One in 20 working Americans suffer from carpal tunnel syndrome. A new robotic sleeve may help them.
A new soft robotic sleeve that gently straightens the wrist could help many of the six million Americans with carpal tunnel syndrome heal faster, and keep them healthy, productive, and pain-free.
One in 20 working Americans suffer from carpal tunnel syndrome, and for them pain-free hands are but a memory. Inflammation of the carpal tunnel ligaments sensitizes the median nerve, which runs from the wrist to the fingers, and their palm, thumb and index and middle fingers can tingle, burn, itch or go numb. When they type, as so many do on the job these days, some bend their wrists at awkward angles, which can exacerbate the problem.
Doctors often recommend a splint, which keeps people from using their hands normally, or, in severe cases, carpal tunnel surgery. This surgery costs more than $5,000, and 500,000 such procedures are performed each year in the United States, with an annual health care cost of $2.6 billion.
Enter the wrist-assist, a soft robotic sleeve that detects when its wearer flexes her wrist awkwardly, and responds by inflating a balloon actuator to nudge the hand to remove the strain.
“The idea was, How do you allow the hand to be mobile when needed and in a neutral position while typing?” said Wade Adams, an undergraduate engineer at Arizona State University’s Polytechnic School.
He and Mengjia Zhu, an engineering master’s student, and Panagiotis Polygerinos, a mechanical engineer and assistant professor at the university, set out to solve the problem by creating a breathable device that was washable, breathable, and easy to don and doff.
They built a sleeve-like device that looks like a long, black, high-tech fingerless glove.
The sleeve uses an inertial measurement unit (IMU) to measure the angle of the wrist no matter how the user is holding his arm in three-dimensional space. The IMU, which contains a magnetometer and an accelerator, sits in the device on the top of the hand. Meanwhile, pressure sensors detect air pressure in the two balloon actuators.
All three sensors feed data into a microcontroller, which decides whether the wrist is bent more than 5 degrees out of the plane – an angle awkward enough to cause strain. At that point, the controller signals a micro air pump to inflate two thermoplastic balloon actuators, one on top of the wrist and one underneath, to an air pressure of 60 kPa.
“We wanted to help people when typing to keep their wrist in a neutral position,” Adams said.
The engineers tested their device by showing it can straighten when a 250-gram weight is attached, and they’re initiating tests on human subjects to get feedback. But Adams himself has tried it.
“It feels like you’re wearing a glove that extends. There’s a natural inclination to move the hand to neutral,” he said.

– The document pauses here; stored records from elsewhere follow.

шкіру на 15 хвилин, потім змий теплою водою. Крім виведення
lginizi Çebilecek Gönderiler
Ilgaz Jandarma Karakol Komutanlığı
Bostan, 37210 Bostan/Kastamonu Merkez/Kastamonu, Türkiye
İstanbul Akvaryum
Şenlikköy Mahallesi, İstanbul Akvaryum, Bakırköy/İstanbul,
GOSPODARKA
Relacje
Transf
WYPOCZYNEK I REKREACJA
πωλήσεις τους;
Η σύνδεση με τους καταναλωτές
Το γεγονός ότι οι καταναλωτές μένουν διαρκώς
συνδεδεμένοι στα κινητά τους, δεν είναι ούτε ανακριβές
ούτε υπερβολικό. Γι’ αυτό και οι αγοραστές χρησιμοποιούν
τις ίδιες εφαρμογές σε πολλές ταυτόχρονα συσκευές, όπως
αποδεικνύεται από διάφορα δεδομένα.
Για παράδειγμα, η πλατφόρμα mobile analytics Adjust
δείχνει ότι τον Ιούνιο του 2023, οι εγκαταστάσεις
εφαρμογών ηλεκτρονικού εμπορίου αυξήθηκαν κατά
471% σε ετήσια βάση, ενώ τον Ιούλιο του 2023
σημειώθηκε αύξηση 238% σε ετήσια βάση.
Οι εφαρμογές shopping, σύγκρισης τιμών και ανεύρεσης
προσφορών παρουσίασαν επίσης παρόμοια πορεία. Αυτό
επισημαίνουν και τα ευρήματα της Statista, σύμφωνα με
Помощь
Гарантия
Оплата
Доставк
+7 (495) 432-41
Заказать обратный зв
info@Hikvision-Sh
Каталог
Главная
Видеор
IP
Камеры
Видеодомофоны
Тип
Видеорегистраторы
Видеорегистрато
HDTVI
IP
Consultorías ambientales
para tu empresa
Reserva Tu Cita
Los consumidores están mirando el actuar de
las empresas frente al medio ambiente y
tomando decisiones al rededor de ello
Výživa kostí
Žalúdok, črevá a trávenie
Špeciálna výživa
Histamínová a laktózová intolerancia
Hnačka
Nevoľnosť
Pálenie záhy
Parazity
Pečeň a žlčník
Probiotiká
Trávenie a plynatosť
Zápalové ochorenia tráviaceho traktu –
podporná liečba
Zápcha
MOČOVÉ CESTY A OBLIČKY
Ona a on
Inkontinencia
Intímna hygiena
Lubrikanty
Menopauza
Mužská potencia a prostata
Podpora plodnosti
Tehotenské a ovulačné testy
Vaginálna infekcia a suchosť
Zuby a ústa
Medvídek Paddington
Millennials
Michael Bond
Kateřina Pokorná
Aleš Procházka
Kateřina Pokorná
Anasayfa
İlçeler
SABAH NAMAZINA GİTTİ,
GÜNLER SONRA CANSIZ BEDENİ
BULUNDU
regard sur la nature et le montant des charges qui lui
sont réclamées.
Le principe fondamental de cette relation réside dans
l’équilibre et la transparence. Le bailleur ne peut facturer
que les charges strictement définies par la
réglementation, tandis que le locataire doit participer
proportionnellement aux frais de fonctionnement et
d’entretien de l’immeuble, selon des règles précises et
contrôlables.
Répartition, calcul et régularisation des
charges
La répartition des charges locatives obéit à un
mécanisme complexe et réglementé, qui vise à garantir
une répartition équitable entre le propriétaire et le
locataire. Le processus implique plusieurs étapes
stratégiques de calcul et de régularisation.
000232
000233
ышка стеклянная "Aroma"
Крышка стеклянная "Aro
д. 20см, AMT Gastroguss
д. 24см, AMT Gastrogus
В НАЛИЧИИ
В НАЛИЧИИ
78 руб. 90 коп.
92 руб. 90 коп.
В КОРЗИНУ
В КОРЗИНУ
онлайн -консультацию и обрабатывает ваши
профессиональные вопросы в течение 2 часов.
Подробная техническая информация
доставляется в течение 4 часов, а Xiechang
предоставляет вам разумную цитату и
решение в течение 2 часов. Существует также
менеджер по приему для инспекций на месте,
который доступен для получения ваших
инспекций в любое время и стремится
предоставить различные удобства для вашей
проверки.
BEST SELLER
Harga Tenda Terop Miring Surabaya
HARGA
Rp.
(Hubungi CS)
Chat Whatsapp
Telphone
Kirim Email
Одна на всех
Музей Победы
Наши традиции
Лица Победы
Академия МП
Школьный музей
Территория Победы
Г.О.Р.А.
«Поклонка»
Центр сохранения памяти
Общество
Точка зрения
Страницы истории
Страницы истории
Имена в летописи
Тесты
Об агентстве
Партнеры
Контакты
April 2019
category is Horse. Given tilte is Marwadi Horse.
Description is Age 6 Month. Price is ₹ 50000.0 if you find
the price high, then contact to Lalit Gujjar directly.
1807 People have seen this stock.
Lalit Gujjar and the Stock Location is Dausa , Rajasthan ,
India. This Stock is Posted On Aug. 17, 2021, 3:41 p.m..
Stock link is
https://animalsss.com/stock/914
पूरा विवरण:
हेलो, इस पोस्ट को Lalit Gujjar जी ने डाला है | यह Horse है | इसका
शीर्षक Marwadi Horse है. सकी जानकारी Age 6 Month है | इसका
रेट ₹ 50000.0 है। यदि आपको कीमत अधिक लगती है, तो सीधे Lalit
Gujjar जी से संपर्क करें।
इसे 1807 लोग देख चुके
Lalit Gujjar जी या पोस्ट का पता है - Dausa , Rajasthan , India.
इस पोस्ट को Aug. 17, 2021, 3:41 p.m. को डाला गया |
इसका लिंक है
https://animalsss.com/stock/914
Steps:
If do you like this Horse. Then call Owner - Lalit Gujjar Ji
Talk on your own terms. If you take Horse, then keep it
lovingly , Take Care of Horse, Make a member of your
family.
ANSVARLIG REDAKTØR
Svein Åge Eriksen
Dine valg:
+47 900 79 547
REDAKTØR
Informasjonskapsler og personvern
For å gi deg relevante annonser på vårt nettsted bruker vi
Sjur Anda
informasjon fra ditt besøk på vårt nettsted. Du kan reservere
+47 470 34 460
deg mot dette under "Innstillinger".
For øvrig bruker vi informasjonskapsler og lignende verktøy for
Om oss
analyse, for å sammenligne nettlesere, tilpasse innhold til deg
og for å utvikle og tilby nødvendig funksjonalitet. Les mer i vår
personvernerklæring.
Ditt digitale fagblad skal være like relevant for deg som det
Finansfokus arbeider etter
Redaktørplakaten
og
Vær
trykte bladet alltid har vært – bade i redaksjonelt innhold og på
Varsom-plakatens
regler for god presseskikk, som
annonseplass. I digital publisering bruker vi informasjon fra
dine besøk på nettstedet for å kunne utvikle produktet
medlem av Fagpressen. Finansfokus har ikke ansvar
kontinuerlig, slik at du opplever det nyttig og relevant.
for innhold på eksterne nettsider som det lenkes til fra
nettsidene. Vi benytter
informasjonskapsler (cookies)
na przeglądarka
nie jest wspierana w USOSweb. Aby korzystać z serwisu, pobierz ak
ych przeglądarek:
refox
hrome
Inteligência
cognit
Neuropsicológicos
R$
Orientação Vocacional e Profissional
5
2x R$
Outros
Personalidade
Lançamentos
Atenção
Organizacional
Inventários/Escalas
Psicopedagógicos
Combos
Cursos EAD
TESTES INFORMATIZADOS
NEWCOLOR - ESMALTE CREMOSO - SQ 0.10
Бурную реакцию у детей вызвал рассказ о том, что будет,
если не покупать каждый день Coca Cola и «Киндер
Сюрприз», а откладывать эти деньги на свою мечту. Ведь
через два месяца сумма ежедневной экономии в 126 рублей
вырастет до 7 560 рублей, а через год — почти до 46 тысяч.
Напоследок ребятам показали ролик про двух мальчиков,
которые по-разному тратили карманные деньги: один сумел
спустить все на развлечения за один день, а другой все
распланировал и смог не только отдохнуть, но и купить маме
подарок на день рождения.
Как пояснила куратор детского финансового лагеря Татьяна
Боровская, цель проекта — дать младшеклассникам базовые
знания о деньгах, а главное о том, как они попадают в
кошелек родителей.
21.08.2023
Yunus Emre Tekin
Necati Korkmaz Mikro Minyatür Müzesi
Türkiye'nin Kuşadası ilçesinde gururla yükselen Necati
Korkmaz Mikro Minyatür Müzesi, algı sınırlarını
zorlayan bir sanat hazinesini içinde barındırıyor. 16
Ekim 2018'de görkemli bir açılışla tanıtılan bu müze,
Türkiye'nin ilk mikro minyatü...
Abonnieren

In March, the engineers obtained a provisional patent on their device.
The electronics, battery, bladder and sleeve, air pump and valves are all inexpensive, and the engineers estimate it would cost $76 to build, Adams said. They foresee manufacturing an FDA-regulated device that doctors would prescribe for carpal tunnel rehabilitation, as well as a preventive device for all computer users that they’d sell through retail outlets and to computing centers as an ergonomic device to prevent damage.
If they succeed, a few years from now you may be slipping on a pair of ergonomic gloves before you even check your email.